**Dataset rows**
------------------------------------

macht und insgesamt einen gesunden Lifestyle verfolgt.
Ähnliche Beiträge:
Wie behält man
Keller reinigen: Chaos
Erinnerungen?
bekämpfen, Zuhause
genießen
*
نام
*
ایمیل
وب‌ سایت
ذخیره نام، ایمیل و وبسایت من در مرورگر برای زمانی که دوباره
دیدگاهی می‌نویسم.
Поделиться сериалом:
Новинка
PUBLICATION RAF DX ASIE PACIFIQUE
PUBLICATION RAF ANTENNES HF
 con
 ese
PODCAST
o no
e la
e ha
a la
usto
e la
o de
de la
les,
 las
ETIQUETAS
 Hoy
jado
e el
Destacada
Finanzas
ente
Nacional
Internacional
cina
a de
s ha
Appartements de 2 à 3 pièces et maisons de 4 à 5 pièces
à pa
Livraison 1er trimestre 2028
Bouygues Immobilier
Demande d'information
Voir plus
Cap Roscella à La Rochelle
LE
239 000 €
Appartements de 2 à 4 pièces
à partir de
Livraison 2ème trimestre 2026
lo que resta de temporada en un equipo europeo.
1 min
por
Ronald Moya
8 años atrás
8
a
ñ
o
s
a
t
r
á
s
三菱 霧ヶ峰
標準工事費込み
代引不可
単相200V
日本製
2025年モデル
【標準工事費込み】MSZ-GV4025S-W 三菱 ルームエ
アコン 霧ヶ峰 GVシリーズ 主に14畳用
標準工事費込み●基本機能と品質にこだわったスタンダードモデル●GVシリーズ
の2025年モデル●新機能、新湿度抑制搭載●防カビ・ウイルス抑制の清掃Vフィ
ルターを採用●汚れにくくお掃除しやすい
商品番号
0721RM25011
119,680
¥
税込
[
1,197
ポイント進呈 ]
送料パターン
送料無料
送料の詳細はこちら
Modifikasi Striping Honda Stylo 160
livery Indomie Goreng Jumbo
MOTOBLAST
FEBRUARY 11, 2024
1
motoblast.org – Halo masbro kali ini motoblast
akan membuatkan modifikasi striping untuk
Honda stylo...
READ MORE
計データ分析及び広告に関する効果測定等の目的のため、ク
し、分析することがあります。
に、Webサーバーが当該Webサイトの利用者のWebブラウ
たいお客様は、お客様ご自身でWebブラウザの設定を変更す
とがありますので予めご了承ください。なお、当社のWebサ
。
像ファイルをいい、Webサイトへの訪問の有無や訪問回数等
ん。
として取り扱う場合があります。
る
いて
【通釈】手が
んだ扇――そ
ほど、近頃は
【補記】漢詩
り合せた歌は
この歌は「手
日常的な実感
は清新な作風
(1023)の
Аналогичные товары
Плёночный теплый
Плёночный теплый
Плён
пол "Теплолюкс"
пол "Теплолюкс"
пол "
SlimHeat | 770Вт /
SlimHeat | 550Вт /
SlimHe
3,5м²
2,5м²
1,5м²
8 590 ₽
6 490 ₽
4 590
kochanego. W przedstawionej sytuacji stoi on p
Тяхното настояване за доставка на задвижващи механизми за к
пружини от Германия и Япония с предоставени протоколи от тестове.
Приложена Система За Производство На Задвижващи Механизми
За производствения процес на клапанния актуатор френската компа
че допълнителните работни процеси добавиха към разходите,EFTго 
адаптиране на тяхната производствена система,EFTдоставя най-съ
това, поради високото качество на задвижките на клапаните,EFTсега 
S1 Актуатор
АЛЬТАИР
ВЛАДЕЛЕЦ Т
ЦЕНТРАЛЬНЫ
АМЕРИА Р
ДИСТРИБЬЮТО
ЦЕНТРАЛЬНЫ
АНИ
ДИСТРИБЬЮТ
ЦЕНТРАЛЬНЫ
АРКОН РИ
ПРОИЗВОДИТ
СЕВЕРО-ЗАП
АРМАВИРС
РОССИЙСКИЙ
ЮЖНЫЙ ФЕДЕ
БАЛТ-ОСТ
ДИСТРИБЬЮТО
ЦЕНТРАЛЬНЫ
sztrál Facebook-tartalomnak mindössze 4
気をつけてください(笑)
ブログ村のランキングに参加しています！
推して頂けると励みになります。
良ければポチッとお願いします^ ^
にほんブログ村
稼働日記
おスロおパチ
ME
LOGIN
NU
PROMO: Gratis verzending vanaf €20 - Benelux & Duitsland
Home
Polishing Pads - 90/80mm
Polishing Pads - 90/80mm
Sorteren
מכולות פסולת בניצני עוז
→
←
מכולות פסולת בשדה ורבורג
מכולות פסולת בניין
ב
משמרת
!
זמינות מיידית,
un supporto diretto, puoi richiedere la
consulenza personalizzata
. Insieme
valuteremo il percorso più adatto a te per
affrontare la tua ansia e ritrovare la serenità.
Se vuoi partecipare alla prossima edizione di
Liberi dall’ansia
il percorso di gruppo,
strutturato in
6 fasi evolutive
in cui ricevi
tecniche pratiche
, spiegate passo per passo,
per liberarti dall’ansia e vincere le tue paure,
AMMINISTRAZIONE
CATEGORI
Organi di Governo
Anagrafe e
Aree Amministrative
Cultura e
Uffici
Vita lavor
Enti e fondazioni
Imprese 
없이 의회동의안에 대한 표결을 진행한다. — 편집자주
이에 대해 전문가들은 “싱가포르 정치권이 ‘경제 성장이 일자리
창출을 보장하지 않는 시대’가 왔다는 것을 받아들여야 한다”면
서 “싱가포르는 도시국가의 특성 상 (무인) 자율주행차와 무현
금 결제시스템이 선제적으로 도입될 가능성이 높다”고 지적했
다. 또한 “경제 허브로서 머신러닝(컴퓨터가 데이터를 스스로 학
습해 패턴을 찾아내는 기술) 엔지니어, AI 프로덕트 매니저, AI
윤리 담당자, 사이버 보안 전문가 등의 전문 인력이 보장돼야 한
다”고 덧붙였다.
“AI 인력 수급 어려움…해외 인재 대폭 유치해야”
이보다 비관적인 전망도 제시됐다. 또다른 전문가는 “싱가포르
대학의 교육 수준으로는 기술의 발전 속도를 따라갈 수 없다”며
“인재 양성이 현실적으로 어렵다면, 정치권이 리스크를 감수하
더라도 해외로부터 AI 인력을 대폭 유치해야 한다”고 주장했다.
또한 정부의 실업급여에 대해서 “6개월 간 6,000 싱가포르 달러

------------------------------------

**Exercise directions**
Output every line of text from the rows above as a numbered list, omitting any blank lines.

**Expected answer**
1. macht und insgesamt einen gesunden Lifestyle verfolgt.
2. Ähnliche Beiträge:
3. Wie behält man
4. Keller reinigen: Chaos
5. Erinnerungen?
6. bekämpfen, Zuhause
7. genießen
8. *
9. نام
10. *
11. ایمیل
12. وب‌ سایت
13. ذخیره نام، ایمیل و وبسایت من در مرورگر برای زمانی که دوباره
14. دیدگاهی می‌نویسم.
15. Поделиться сериалом:
16. Новинка
17. PUBLICATION RAF DX ASIE PACIFIQUE
18. PUBLICATION RAF ANTENNES HF
19.  con
20.  ese
21. PODCAST
22. o no
23. e la
24. e ha
25. a la
26. usto
27. e la
28. o de
29. de la
30. les,
31.  las
32. ETIQUETAS
33.  Hoy
34. jado
35. e el
36. Destacada
37. Finanzas
38. ente
39. Nacional
40. Internacional
41. cina
42. a de
43. s ha
44. Appartements de 2 à 3 pièces et maisons de 4 à 5 pièces
45. à pa
46. Livraison 1er trimestre 2028
47. Bouygues Immobilier
48. Demande d'information
49. Voir plus
50. Cap Roscella à La Rochelle
51. LE
52. 239 000 €
53. Appartements de 2 à 4 pièces
54. à partir de
55. Livraison 2ème trimestre 2026
56. lo que resta de temporada en un equipo europeo.
57. 1 min
58. por
59. Ronald Moya
60. 8 años atrás
61. 8
62. a
63. ñ
64. o
65. s
66. a
67. t
68. r
69. á
70. s
71. 三菱 霧ヶ峰
72. 標準工事費込み
73. 代引不可
74. 単相200V
75. 日本製
76. 2025年モデル
77. 【標準工事費込み】MSZ-GV4025S-W 三菱 ルームエ
78. アコン 霧ヶ峰 GVシリーズ 主に14畳用
79. 標準工事費込み●基本機能と品質にこだわったスタンダードモデル●GVシリーズ
80. の2025年モデル●新機能、新湿度抑制搭載●防カビ・ウイルス抑制の清掃Vフィ
81. ルターを採用●汚れにくくお掃除しやすい
82. 商品番号
83. 0721RM25011
84. 119,680
85. ¥
86. 税込
87. [
88. 1,197
89. ポイント進呈 ]
90. 送料パターン
91. 送料無料
92. 送料の詳細はこちら
93. Modifikasi Striping Honda Stylo 160
94. livery Indomie Goreng Jumbo
95. MOTOBLAST
96. FEBRUARY 11, 2024
97. 1
98. motoblast.org – Halo masbro kali ini motoblast
99. akan membuatkan modifikasi striping untuk
100. Honda stylo...
101. READ MORE
102. 計データ分析及び広告に関する効果測定等の目的のため、ク
103. し、分析することがあります。
104. に、Webサーバーが当該Webサイトの利用者のWebブラウ
105. たいお客様は、お客様ご自身でWebブラウザの設定を変更す
106. とがありますので予めご了承ください。なお、当社のWebサ
107. 。
108. 像ファイルをいい、Webサイトへの訪問の有無や訪問回数等
109. ん。
110. として取り扱う場合があります。
111. る
112. いて
113. 【通釈】手が
114. んだ扇――そ
115. ほど、近頃は
116. 【補記】漢詩
117. り合せた歌は
118. この歌は「手
119. 日常的な実感
120. は清新な作風
121. (1023)の
122. Аналогичные товары
123. Плёночный теплый
124. Плёночный теплый
125. Плён
126. пол "Теплолюкс"
127. пол "Теплолюкс"
128. пол "
129. SlimHeat | 770Вт /
130. SlimHeat | 550Вт /
131. SlimHe
132. 3,5м²
133. 2,5м²
134. 1,5м²
135. 8 590 ₽
136. 6 490 ₽
137. 4 590
138. kochanego. W przedstawionej sytuacji stoi on p
139. Тяхното настояване за доставка на задвижващи механизми за к
140. пружини от Германия и Япония с предоставени протоколи от тестове.
141. Приложена Система За Производство На Задвижващи Механизми
142. За производствения процес на клапанния актуатор френската компа
143. че допълнителните работни процеси добавиха към разходите,EFTго 
144. адаптиране на тяхната производствена система,EFTдоставя най-съ
145. това, поради високото качество на задвижките на клапаните,EFTсега 
146. S1 Актуатор
147. АЛЬТАИР
148. ВЛАДЕЛЕЦ Т
149. ЦЕНТРАЛЬНЫ
150. АМЕРИА Р
151. ДИСТРИБЬЮТО
152. ЦЕНТРАЛЬНЫ
153. АНИ
154. ДИСТРИБЬЮТ
155. ЦЕНТРАЛЬНЫ
156. АРКОН РИ
157. ПРОИЗВОДИТ
158. СЕВЕРО-ЗАП
159. АРМАВИРС
160. РОССИЙСКИЙ
161. ЮЖНЫЙ ФЕДЕ
162. БАЛТ-ОСТ
163. ДИСТРИБЬЮТО
164. ЦЕНТРАЛЬНЫ
165. sztrál Facebook-tartalomnak mindössze 4
166. 気をつけてください(笑)
167. ブログ村のランキングに参加しています！
168. 推して頂けると励みになります。
169. 良ければポチッとお願いします^ ^
170. にほんブログ村
171. 稼働日記
172. おスロおパチ
173. ME
174. LOGIN
175. NU
176. PROMO: Gratis verzending vanaf €20 - Benelux & Duitsland
177. Home
178. Polishing Pads - 90/80mm
179. Polishing Pads - 90/80mm
180. Sorteren
181. מכולות פסולת בניצני עוז
182. →
183. ←
184. מכולות פסולת בשדה ורבורג
185. מכולות פסולת בניין
186. ב
187. משמרת
188. !
189. זמינות מיידית,
190. un supporto diretto, puoi richiedere la
191. consulenza personalizzata
192. . Insieme
193. valuteremo il percorso più adatto a te per
194. affrontare la tua ansia e ritrovare la serenità.
195. Se vuoi partecipare alla prossima edizione di
196. Liberi dall’ansia
197. il percorso di gruppo,
198. strutturato in
199. 6 fasi evolutive
200. in cui ricevi
201. tecniche pratiche
202. , spiegate passo per passo,
203. per liberarti dall’ansia e vincere le tue paure,
204. AMMINISTRAZIONE
205. CATEGORI
206. Organi di Governo
207. Anagrafe e
208. Aree Amministrative
209. Cultura e
210. Uffici
211. Vita lavor
212. Enti e fondazioni
213. Imprese 
214. 없이 의회동의안에 대한 표결을 진행한다. — 편집자주
215. 이에 대해 전문가들은 “싱가포르 정치권이 ‘경제 성장이 일자리
216. 창출을 보장하지 않는 시대’가 왔다는 것을 받아들여야 한다”면
217. 서 “싱가포르는 도시국가의 특성 상 (무인) 자율주행차와 무현
218. 금 결제시스템이 선제적으로 도입될 가능성이 높다”고 지적했
219. 다. 또한 “경제 허브로서 머신러닝(컴퓨터가 데이터를 스스로 학
220. 습해 패턴을 찾아내는 기술) 엔지니어, AI 프로덕트 매니저, AI
221. 윤리 담당자, 사이버 보안 전문가 등의 전문 인력이 보장돼야 한
222. 다”고 덧붙였다.
223. “AI 인력 수급 어려움…해외 인재 대폭 유치해야”
224. 이보다 비관적인 전망도 제시됐다. 또다른 전문가는 “싱가포르
225. 대학의 교육 수준으로는 기술의 발전 속도를 따라갈 수 없다”며
226. “인재 양성이 현실적으로 어렵다면, 정치권이 리스크를 감수하
227. 더라도 해외로부터 AI 인력을 대폭 유치해야 한다”고 주장했다.
228. 또한 정부의 실업급여에 대해서 “6개월 간 6,000 싱가포르 달러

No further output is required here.